MINNEAPOLIS A steak knife can say a lot about a restaurant concept, according to Phil Roberts, who outfitted Parasole Restaurant Holdings’ new Burger Jones venture with a blade Indiana Jones might brandish.
“You don’t really need it for our burgers, but it reinforces the steak-y quality of our burgers,” said Roberts, a co-founder of the multi-concept Parasole, whose earlier creations have included Manny’s Steakhouse, Chino Latino, The Oceannaire and Buca di Beppo. Besides, he said, other options just didn’t fit. “A plastic knife would be girlie.”
Not that Burger Jones is aimed at the he-man set. The Minneapolis restaurant is named after a fictional character who’d more likely inspire the chess club than captain the school football team to victory. He serves as the concept’s logo.
“We spent a lot of time tweaking the logo to get the right amount of nerdiness, because nerdiness is in right now,” Roberts said. “We wanted the place to be cool but not pretentious, where you feel you might not be cool enough. I meant to make everything seem very approachable, very accessible, very blue collar -- the kind of place where you’d go every day.”
Yet there’s a tongue-in-cheek quality that adds cache without pretension, he said.
“There’s a difference between humor and wit,” Roberts said. “We went for wit.”
That effort extended to such tabletop flourishes as providing dish towels as napkins, serving the burgers in miniature sheet pans, providing pickles in an old-fashioned crock, and offering draft beer in a “growler,” a half-gallon moonshiner jug that’s brought to the table in a bucket of ice. It smacks more of Brooks & Dunn than Moet & Chandon.
“All it takes is one going through the dining room to get everyone interested in them,” said Parasole's chief operating officer Donna Fahs, noting that the growlers are a big seller. The servings are priced at $15 for beers that sell by the pint for $4, and at $22 for drafts offered in pints for $6.
Similarly, one of Burger Jones’ signature cocktails is the Hillbilly Hooch, a lemonade-based drink delivered in a Mason jar.
French fries are offered as a sampler of three types — Parmesan waffle, maple-bacon sweet potato, and Russet potato — served in a basket atop a pedestal perhaps six inches high, the dipping sauces tucked underneath. “We do the Tower to celebrate our fries,” explained Roberts. “It’s very practical, too, because it makes room on the table,” since the dips are positioned underneath. The Tri-Fry Tasting Tower sells for $9.99.
When served as a side, the fries are presented in an overflowing cup standing upright on the tray-cum-plate. The hand-cut Russets sell for $2.99 an order. The waffle fries fetch $3.49, and the sweet potato fries, flavored with bacon and maple, are priced at $3.99.

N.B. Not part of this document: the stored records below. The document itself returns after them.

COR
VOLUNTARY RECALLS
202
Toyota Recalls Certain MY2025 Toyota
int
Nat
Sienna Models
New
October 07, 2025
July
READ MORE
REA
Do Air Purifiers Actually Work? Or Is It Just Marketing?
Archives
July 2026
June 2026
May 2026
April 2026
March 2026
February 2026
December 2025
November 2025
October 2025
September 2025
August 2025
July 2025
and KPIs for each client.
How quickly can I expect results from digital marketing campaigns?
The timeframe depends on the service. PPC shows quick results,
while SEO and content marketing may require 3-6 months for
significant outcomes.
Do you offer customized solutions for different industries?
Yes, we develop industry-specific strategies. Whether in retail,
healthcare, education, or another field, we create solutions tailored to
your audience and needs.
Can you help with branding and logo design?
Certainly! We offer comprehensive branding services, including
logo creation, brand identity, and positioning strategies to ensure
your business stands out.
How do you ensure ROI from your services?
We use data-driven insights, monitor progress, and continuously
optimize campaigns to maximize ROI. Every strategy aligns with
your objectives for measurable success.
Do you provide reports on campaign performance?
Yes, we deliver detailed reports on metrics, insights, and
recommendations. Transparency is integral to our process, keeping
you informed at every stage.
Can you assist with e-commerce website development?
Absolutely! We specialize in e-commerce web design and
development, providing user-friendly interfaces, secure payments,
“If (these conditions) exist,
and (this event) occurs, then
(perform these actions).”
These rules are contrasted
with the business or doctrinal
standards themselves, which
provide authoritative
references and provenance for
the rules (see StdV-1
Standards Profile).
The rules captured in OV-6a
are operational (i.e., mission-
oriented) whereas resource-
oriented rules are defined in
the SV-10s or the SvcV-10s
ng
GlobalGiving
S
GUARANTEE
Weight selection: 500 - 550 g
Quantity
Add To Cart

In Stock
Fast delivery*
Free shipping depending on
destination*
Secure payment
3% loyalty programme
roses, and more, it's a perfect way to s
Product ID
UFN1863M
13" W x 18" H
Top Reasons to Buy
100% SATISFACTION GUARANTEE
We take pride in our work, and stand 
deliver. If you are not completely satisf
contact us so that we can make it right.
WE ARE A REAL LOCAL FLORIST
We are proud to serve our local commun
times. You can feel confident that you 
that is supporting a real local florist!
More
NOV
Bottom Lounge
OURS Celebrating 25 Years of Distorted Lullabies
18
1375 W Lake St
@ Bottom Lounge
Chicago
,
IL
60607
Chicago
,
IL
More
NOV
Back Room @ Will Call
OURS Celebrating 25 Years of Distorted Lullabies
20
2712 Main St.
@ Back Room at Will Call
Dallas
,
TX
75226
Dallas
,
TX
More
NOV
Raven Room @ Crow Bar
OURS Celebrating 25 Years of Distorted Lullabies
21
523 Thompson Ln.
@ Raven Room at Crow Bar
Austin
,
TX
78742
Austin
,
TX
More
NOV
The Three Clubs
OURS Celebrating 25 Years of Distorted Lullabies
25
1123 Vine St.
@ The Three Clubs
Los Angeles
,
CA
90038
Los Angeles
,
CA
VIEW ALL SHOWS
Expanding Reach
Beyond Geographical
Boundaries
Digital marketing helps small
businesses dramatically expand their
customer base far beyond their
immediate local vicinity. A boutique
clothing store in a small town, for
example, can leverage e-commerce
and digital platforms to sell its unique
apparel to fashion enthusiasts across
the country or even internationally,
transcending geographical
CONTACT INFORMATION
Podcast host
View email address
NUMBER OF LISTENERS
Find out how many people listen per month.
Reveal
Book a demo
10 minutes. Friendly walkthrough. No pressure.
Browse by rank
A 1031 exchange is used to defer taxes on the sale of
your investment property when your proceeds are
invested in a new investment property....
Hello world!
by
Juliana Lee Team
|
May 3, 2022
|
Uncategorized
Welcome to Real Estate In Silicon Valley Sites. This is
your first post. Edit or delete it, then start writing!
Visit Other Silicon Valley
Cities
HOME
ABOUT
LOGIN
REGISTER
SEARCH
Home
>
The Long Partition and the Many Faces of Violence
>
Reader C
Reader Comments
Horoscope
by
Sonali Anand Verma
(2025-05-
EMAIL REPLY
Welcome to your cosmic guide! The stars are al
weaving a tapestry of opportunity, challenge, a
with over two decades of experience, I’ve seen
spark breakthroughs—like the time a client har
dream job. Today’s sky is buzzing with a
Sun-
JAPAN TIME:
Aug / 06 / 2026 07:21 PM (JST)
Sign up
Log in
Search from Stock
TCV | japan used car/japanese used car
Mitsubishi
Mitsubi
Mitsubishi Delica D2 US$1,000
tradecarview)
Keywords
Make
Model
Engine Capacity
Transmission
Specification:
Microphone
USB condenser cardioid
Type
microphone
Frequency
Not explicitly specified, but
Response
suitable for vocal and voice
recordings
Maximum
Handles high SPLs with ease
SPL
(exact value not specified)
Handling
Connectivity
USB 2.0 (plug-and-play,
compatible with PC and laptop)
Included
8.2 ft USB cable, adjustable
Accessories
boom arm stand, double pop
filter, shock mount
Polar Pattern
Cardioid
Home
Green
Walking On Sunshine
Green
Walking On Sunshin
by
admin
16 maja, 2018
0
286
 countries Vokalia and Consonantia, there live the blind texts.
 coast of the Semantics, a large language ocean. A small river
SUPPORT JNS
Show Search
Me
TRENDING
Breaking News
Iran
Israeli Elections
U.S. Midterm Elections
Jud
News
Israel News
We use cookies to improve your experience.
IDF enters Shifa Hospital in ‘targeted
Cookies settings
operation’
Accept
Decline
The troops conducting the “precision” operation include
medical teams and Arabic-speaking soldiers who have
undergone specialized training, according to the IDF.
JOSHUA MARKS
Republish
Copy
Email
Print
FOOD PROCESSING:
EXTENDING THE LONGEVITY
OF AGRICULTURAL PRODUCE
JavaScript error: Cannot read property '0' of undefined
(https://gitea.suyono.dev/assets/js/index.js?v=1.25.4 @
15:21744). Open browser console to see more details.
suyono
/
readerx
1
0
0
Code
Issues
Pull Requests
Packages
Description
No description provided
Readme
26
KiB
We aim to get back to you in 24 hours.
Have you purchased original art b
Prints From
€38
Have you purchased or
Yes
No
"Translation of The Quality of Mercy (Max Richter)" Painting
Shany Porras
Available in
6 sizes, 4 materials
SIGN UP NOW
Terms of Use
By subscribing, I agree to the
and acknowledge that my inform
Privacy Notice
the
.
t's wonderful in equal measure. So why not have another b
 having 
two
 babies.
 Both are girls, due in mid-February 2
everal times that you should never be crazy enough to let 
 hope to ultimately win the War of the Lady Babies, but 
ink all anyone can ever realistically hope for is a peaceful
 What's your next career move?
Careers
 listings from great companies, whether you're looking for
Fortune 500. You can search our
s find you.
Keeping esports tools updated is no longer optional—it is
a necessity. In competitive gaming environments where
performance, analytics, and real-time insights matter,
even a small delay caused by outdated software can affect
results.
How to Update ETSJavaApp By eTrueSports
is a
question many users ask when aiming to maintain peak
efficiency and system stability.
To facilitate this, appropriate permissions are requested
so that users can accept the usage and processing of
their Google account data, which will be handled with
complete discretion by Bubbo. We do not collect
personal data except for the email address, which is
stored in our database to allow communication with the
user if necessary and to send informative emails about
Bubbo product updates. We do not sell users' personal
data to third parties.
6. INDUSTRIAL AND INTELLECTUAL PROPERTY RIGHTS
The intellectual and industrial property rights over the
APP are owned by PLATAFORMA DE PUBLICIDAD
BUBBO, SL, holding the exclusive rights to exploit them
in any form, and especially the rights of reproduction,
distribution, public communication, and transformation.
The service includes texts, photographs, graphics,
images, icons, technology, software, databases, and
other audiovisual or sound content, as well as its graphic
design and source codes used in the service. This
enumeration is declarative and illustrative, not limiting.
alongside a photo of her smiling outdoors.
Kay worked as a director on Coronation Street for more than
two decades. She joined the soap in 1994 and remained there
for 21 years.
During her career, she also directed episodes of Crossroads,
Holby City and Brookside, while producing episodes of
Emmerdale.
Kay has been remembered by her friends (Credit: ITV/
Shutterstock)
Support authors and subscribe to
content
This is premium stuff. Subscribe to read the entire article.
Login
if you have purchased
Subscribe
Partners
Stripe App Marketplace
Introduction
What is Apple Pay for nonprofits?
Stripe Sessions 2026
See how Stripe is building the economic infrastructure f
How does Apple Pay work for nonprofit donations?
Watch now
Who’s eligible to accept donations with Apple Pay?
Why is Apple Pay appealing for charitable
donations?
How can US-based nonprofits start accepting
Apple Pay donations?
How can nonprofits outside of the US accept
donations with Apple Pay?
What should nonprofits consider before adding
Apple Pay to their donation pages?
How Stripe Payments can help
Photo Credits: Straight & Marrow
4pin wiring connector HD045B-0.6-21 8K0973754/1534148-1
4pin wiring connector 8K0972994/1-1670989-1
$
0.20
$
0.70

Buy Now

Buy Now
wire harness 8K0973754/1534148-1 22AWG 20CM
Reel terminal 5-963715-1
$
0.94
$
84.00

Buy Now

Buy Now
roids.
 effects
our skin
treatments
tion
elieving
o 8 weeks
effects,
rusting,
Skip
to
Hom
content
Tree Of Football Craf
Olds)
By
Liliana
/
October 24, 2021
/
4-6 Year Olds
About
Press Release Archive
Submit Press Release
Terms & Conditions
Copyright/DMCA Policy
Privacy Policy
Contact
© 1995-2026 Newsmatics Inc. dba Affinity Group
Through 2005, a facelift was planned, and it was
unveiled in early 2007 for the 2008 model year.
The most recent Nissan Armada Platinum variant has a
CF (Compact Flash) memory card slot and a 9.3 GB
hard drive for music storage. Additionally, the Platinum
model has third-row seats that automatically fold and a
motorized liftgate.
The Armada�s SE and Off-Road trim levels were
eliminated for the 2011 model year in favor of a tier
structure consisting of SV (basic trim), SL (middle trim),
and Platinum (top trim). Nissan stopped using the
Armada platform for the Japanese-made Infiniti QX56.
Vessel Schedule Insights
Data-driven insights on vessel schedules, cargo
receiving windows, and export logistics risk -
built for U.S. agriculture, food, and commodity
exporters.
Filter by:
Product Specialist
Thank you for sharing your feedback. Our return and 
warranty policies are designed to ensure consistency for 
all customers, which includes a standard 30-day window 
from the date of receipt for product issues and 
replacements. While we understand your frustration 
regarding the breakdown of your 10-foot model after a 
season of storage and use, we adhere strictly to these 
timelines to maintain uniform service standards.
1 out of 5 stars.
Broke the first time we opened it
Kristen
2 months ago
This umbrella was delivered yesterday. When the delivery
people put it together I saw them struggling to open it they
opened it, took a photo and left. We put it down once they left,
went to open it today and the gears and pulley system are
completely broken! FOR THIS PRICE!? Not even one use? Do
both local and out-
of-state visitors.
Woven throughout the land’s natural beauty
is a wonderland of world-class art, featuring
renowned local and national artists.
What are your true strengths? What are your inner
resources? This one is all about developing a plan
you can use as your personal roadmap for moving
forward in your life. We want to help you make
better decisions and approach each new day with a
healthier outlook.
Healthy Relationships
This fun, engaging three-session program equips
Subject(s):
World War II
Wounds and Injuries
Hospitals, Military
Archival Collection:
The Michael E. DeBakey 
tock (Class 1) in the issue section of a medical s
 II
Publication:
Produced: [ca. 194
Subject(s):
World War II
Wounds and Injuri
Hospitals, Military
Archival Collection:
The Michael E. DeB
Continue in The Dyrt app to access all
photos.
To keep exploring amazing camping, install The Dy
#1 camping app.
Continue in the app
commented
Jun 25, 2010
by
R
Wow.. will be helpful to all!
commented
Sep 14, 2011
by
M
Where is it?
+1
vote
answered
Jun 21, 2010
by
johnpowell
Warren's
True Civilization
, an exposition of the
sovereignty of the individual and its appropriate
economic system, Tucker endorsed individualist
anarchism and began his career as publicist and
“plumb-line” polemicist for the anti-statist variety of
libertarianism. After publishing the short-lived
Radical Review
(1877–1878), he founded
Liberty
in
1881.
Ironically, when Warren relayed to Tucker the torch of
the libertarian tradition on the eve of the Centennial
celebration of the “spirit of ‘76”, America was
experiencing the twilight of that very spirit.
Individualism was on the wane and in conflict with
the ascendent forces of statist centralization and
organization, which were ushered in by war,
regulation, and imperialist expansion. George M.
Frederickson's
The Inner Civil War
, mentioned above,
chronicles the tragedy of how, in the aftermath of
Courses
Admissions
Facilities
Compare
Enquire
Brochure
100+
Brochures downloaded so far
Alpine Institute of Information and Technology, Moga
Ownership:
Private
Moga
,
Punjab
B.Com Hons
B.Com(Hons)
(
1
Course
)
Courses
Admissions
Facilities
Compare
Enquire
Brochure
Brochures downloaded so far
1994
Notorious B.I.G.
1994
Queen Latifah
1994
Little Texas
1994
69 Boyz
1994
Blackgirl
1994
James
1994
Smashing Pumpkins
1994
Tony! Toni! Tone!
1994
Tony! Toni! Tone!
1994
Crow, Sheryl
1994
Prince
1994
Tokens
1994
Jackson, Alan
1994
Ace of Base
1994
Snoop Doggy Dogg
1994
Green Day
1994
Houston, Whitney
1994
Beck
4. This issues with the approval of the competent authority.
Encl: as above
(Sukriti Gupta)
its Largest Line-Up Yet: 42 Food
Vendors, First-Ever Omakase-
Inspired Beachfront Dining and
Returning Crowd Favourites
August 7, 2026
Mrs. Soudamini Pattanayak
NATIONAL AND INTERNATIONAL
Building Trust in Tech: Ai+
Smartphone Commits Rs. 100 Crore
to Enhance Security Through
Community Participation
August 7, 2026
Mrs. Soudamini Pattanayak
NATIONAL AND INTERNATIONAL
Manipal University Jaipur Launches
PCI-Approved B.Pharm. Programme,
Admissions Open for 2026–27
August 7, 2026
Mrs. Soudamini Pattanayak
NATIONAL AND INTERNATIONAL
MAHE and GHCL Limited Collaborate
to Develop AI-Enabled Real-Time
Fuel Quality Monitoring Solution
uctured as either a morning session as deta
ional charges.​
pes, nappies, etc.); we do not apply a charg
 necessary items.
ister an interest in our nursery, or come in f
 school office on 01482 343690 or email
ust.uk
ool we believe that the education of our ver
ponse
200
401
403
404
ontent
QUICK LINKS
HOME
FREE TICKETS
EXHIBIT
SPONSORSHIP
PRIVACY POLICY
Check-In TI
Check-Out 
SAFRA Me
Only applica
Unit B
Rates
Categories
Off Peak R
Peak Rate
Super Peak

But the main spotlight is on the burgers. Served in stainless-steel cookie-baking trays, stacked high with condiments, the steak knife on the side, the burgers are intended to be a familiar item recast as something out of the ordinary. They’re offered at three prices: $6.99, $8.99 and $9.99, depending on the toppings. Dog Burgers, or Burger Jones’ version of the hot dog, cost $7.99.
“The worst burger you ever had was probably a very good burger,” Roberts said. “They’re everywhere, and you can get a great burger in any number of places. It’s not about the burger. It’s about the experience, about everything that’s there in the restaurant.”
Roberts said he and his team were very mindful of shaping that experience with Burger Jones’ glasses, dishware and other elements of the tabletop. “It’s something people touch, right there in front of them,” he said. “The tabletop comes across with a message. It tells them what this concept is about.”
And the investment, he said, is minimal. “When you open a restaurant, the cost isn’t in the finishes, it’s in the plumbing, the air conditioning. It’s not in the tabletop or the chairs.”
Burger Jones’ costs kept prices at a level where the per-person check averages $14.27, which includes a drink, Roberts said. It’s no wonder, he said, “that we have people there four, five days a week.”
Opened in May, the 4,500-square-foot restaurant is on target to hit $4.5 million in sales for its first year of operation, according to Parasole, which typically operates only one-of-a-kind concepts.
“We’re going to do more of these,” Roberts said.